An embodiment of the present application further provides a communication system, including: the terminal device and the network device.

The present application also provides a computer readable medium for storing a computer program code, where the computer program includes instructions for executing the method of data security processing of the present application in the methods 200 to 400. The readable medium may be a read-only memory (ROM) or a Random Access Memory (RAM), which is not limited in this embodiment of the present application.

The present application also provides a computer program product comprising instructions that, when executed, cause the terminal device and the network device to perform operations corresponding to the first and second apparatuses of the above method, respectively.
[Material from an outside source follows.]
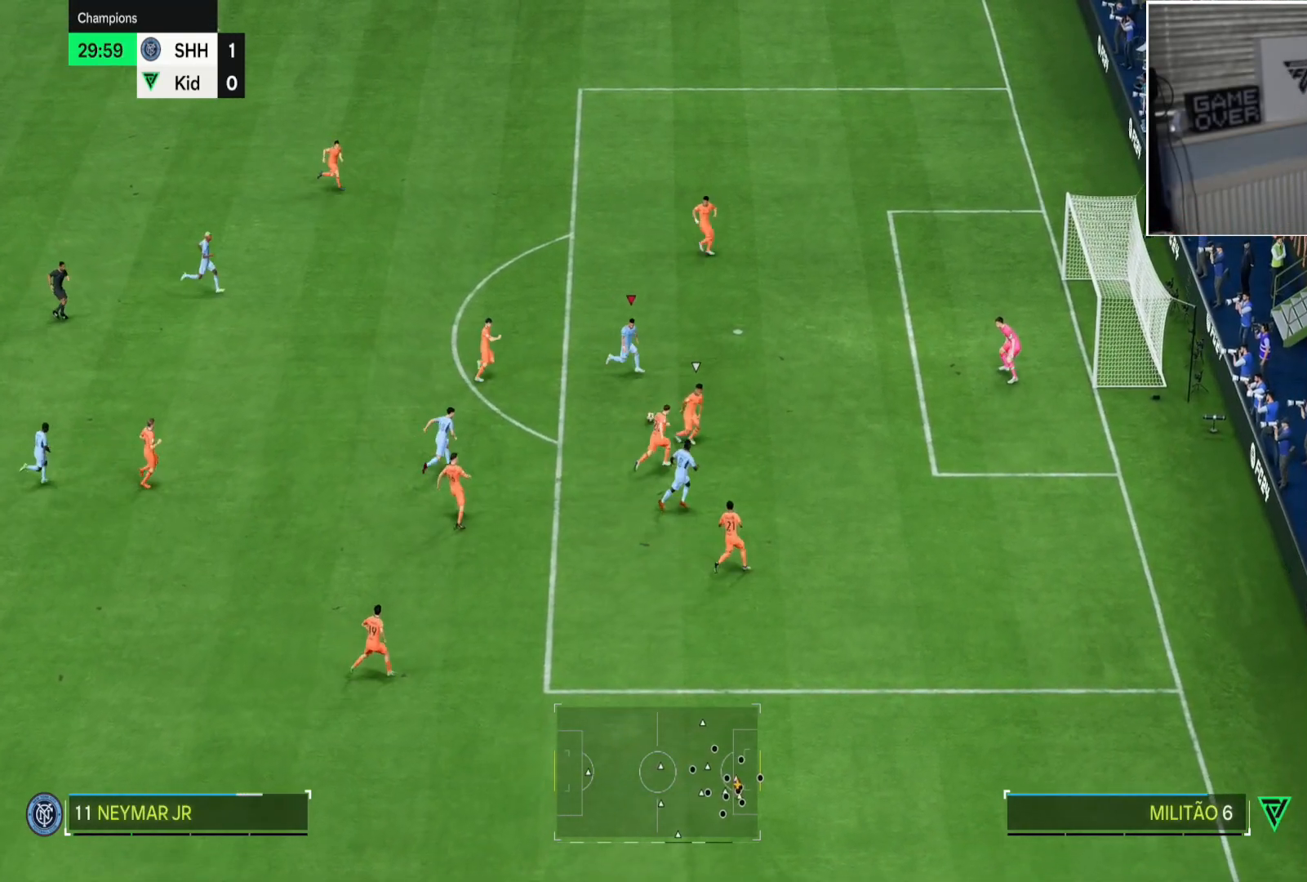
{"buttons": [], "left_stick": "center", "right_stick": "center", "button_events": [[167, "CIRCLE", "down"], [350, "CIRCLE", "up"]]}
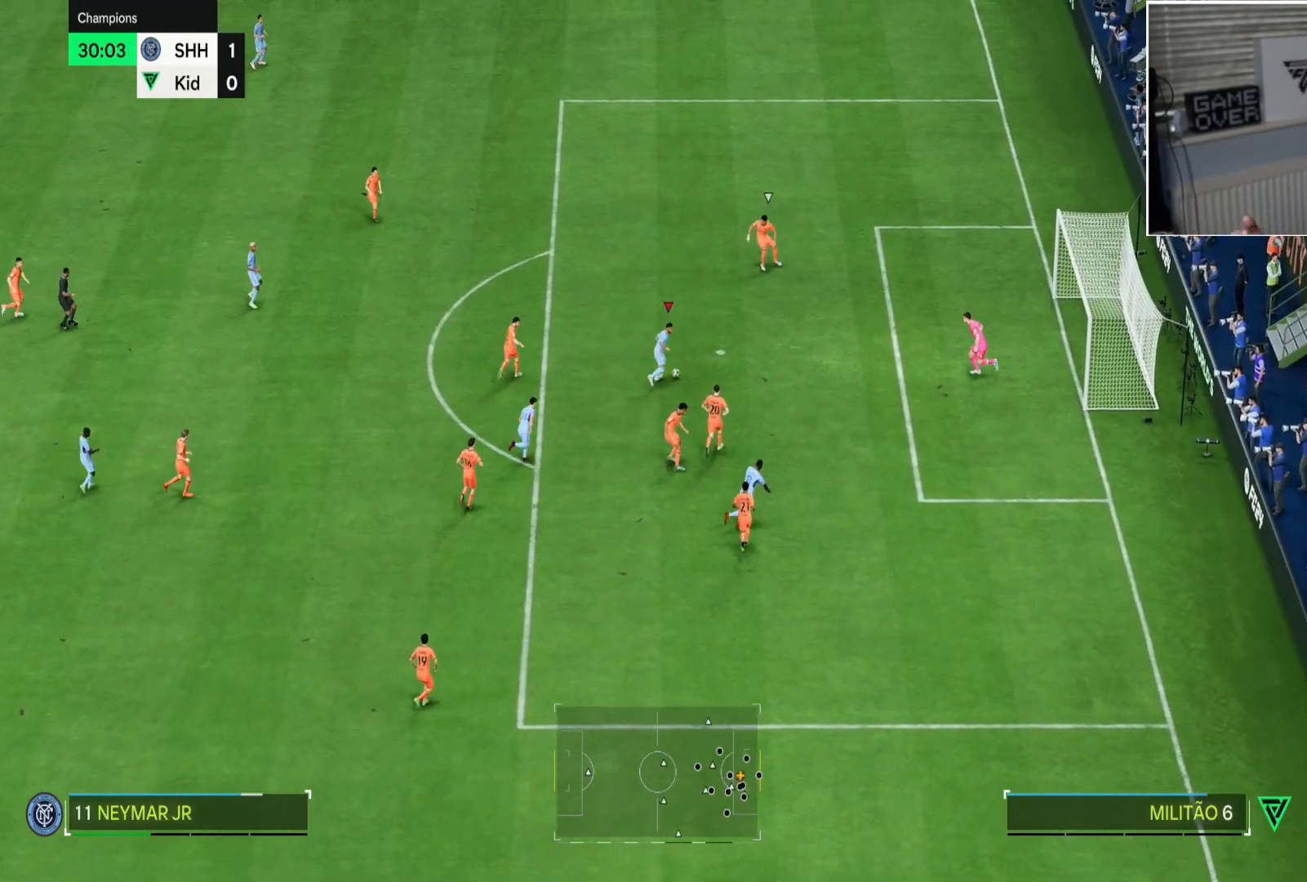
{"buttons": [], "left_stick": "right", "right_stick": "center", "button_events": []}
An embodiment of the present application further provides a system chip, where the system chip includes: a processing unit, which may be, for example, a processor, and a communication unit, which may be, for example, an input/output interface, a pin or a circuit, etc. The processing unit can execute computer instructions to enable a chip in the communication device to execute any one of the above methods for data security processing provided by the embodiments of the present application.

Optionally, any one of the communication devices provided in the embodiments of the present application may include the system chip.

Optionally, the computer instructions are stored in a storage unit.

Alternatively, the storage unit is a storage unit in the chip, such as a register, a cache, and the like, and the storage unit may also be a storage unit located outside the chip in the terminal, such as a ROM or other types of static storage devices that can store static information and instructions, a RAM, and the like. The processor mentioned in any of the above may be a CPU, a microprocessor, an ASIC, or one or more integrated circuits for controlling the execution of programs of the above-mentioned method for processing data security. The processing unit and the storage unit may be decoupled, and are respectively disposed on different physical devices, and are connected in a wired or wireless manner to implement respective functions of the processing unit and the storage unit, so as to support the system chip to implement various functions in the foregoing embodiments. Alternatively, the processing unit and the memory may be coupled to the same device.

It will be appreciated that the memory in the embodiments of the subject application can be either volatile memory or nonvolatile memory, or can include both volatile and nonvolatile memory. The non-volatile memory may be a read-only memory (ROM), a Programmable ROM (PROM), an Erasable PROM (EPROM), an electrically Erasable EPROM (EEPROM), or a flash memory. Volatile memory can be Random Access Memory (RAM), which acts as external cache memory. By way of example, but not limitation, many forms of Random Access Memory (RAM) are available, such as Static RAM (SRAM), Dynamic RAM (DRAM), Synchronous DRAM (SDRAM), double data rate SDRAM (DDR SDRAM), Enhanced SDRAM (ESDRAM), synchlink DRAM (SLDRAM), and direct bus RAM (DR RAM).

The terms "system" and "network" are often used interchangeably herein. The term "and/or" herein is merely an association describing an associated object, meaning that three relationships may exist, e.g., a and/or B, may mean: a exists alone, A and B exist simultaneously, and B exists alone. In addition, the character "/" herein generally indicates that the former and latter related objects are in an "or" relationship.

The terms "upstream" and "downstream" appearing in the present application are used to describe the direction of data/information transmission in a specific scenario, for example, the "upstream" direction generally refers to the direction of data/information transmission from the terminal to the network side, or the direction of transmission from the distributed unit to the centralized unit, and the "downstream" direction generally refers to the direction of data/information transmission from the network side to the terminal, or the direction of transmission from the centralized unit to the distributed unit.

Various objects such as various messages/information/devices/network elements/systems/devices/actions/operations/procedures/concepts may be named in the present application, it is to be understood that these specific names do not constitute limitations on related objects, and the named names may vary according to circumstances, contexts, or usage habits, and the understanding of the technical meaning of the technical terms in the present application should be mainly determined by the functions and technical effects embodied/performed in the technical solutions.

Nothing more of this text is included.